Its health benefits have been studied and have been shown to have positive effects on cardiovascular disease, skin, immune system, digestive system and ageing.  When you’re buying the Olive Oil, be sure to check the label, as many unscrupulous manufacturers will declare Extra Virgin Olive Oil on the label, but the small print will reveal that it’s been mixed with other oils, such as Canola, Soybean, or even a lower grade of Olive Oil. So beware and ensure that the Olive Oil that you’re buying is truly Extra Virgin.

So why am I talking up Olive Oil? Because The Wineaux Guy™ and I are going to be visiting The Olive Festival in Paso Robles next week! It’s been while since we’ve been to our favorite wine country area, and we’re going to make a long and lovely weekend of it.
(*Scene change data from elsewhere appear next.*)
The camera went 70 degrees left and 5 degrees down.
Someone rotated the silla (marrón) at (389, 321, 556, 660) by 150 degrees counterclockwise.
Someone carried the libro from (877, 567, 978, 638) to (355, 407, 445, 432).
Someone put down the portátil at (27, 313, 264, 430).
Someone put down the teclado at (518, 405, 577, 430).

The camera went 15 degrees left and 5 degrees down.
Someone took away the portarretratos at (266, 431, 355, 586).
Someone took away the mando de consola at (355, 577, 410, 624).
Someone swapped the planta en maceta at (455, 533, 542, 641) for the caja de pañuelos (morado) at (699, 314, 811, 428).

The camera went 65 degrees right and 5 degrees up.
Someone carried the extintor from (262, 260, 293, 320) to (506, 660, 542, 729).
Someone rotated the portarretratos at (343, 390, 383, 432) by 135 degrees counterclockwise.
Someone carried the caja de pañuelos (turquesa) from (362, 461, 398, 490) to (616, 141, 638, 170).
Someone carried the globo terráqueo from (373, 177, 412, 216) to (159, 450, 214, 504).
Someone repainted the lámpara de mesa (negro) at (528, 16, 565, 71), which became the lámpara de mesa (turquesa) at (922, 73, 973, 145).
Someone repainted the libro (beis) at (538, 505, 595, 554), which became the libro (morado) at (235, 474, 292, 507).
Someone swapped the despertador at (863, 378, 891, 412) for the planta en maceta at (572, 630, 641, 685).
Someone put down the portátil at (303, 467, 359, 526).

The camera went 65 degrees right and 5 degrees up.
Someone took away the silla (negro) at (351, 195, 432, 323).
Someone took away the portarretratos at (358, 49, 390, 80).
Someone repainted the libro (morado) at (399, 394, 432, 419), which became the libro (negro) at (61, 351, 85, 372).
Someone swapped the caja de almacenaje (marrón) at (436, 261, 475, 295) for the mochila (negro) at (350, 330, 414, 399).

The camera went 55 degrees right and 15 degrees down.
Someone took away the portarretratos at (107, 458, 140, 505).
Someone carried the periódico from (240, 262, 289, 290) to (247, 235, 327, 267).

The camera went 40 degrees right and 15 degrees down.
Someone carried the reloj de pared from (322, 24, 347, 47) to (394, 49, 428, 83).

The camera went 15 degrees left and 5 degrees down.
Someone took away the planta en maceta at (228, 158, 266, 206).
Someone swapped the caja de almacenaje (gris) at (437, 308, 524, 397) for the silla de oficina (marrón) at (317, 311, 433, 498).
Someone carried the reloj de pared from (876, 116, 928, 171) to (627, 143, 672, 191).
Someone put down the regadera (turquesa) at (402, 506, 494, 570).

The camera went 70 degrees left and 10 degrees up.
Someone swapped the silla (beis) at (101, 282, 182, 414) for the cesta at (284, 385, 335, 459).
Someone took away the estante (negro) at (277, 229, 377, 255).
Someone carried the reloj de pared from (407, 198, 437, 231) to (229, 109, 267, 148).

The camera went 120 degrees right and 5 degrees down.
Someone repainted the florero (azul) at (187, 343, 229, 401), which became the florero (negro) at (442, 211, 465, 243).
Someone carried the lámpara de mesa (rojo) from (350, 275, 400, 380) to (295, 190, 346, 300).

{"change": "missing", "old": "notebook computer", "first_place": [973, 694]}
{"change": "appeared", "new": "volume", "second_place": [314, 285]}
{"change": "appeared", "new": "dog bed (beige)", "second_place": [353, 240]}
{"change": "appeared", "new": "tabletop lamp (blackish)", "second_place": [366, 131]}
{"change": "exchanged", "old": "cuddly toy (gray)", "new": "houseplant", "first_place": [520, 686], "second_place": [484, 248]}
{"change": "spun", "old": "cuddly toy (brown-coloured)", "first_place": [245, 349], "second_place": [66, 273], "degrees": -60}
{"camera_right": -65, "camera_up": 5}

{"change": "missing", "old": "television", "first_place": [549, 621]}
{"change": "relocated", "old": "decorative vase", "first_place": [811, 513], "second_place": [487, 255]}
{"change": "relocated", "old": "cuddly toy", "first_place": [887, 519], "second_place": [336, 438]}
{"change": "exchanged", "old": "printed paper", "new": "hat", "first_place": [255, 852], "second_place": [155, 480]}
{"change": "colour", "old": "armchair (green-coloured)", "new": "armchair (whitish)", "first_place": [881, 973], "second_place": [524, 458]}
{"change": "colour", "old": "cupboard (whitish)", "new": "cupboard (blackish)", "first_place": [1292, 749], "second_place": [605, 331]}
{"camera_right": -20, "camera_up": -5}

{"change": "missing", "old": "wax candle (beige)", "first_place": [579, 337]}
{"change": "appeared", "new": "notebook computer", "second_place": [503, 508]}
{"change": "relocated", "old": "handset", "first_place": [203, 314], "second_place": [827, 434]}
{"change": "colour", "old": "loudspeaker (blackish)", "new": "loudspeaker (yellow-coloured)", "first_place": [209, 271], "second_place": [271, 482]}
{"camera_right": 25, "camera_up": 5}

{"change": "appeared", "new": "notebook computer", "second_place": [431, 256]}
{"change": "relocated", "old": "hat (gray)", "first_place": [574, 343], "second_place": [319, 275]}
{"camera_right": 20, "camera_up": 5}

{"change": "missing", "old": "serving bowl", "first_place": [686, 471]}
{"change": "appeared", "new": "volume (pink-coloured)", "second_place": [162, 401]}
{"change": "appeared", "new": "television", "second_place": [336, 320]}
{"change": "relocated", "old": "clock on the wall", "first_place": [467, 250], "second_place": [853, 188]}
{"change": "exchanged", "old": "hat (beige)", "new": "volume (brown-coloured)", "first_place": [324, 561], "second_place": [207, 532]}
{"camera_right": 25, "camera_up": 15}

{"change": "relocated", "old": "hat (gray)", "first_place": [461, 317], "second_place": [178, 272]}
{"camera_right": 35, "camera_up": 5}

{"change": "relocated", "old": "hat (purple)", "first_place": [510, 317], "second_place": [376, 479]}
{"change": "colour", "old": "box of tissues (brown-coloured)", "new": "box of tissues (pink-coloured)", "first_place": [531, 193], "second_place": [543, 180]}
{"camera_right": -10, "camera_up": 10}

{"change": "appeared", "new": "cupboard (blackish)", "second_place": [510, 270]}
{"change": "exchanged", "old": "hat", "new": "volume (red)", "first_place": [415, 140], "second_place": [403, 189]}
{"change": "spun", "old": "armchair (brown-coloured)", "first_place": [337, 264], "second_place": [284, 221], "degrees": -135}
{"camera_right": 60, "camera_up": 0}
We’re very excited about it because not only will we get an opportunity to see some of our wine friends, but we’ll also be enjoying the festival that will be held in the park downtown (y’all who have visited will know what that means).  Some of the features will be Olive Oil tasting, sampling of Olive products, Wine and Beer tasting (!!!), a cooking contest, and tastings of Olive Oil ice cream.

Can’t wait.

I’ll be taking my camera with me so that I can record the events, and will be sharing the excitement with you when I return.

I promise to do within a few days of arriving back home instead of two weeks. It should be easy. The Olympics will be over by then.